YOUR GOAL: Using the data beneath this instruction, retype only the lines from the one that contains "### Before (Over-Optimized)" down to the one that contains "1.5-3rem (comfortable spacing)", both included, exactly as they appear.

----- DATA FOR THIS TASK

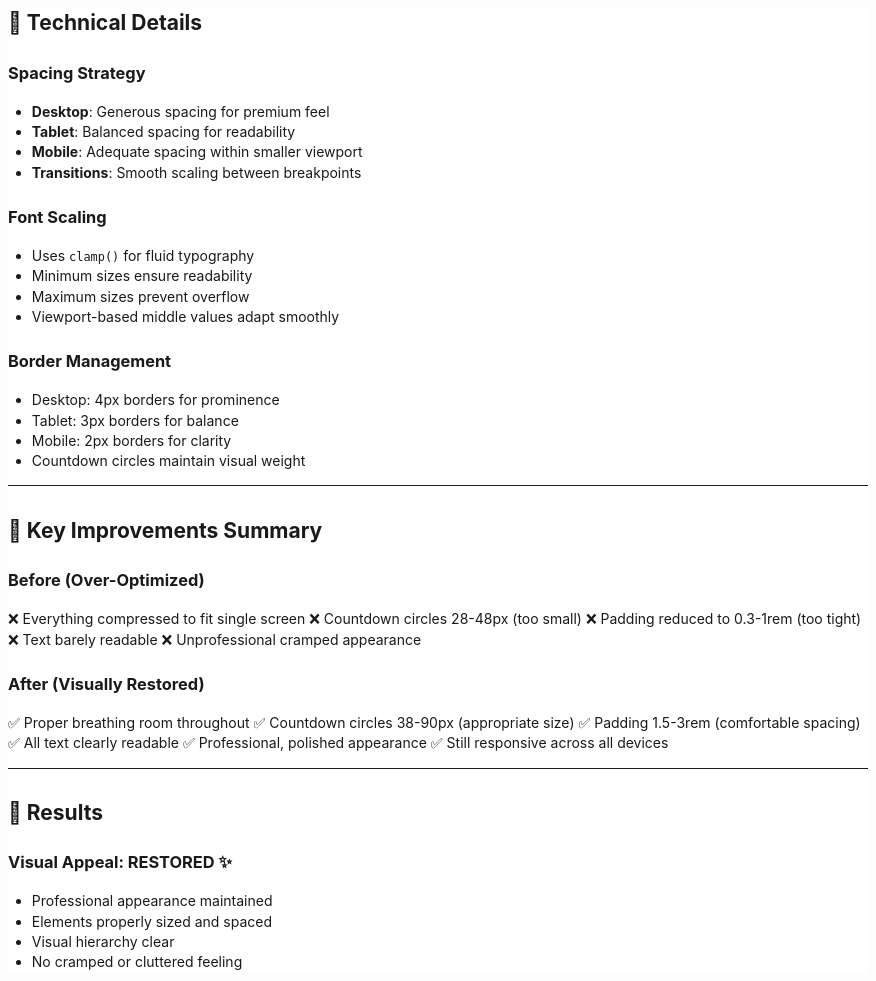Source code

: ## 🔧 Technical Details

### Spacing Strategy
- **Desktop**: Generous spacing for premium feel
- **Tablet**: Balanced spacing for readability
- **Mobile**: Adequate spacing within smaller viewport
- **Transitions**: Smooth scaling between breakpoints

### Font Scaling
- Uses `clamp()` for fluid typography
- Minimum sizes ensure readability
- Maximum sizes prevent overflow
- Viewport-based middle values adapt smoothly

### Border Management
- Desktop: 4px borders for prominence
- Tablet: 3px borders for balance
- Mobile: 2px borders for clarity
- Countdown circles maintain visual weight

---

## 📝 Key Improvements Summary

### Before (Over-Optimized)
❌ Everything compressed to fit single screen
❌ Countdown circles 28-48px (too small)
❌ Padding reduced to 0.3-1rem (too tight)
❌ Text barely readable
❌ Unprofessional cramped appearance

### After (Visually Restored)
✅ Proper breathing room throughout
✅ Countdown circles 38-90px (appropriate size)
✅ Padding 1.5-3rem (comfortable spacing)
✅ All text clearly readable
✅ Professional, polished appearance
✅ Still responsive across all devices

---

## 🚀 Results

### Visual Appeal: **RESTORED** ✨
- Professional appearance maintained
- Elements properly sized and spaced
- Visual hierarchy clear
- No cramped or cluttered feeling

----------

OUTPUT FOR THIS EXERCISE:
### Before (Over-Optimized)
❌ Everything compressed to fit single screen
❌ Countdown circles 28-48px (too small)
❌ Padding reduced to 0.3-1rem (too tight)
❌ Text barely readable
❌ Unprofessional cramped appearance

### After (Visually Restored)
✅ Proper breathing room throughout
✅ Countdown circles 38-90px (appropriate size)
✅ Padding 1.5-3rem (comfortable spacing)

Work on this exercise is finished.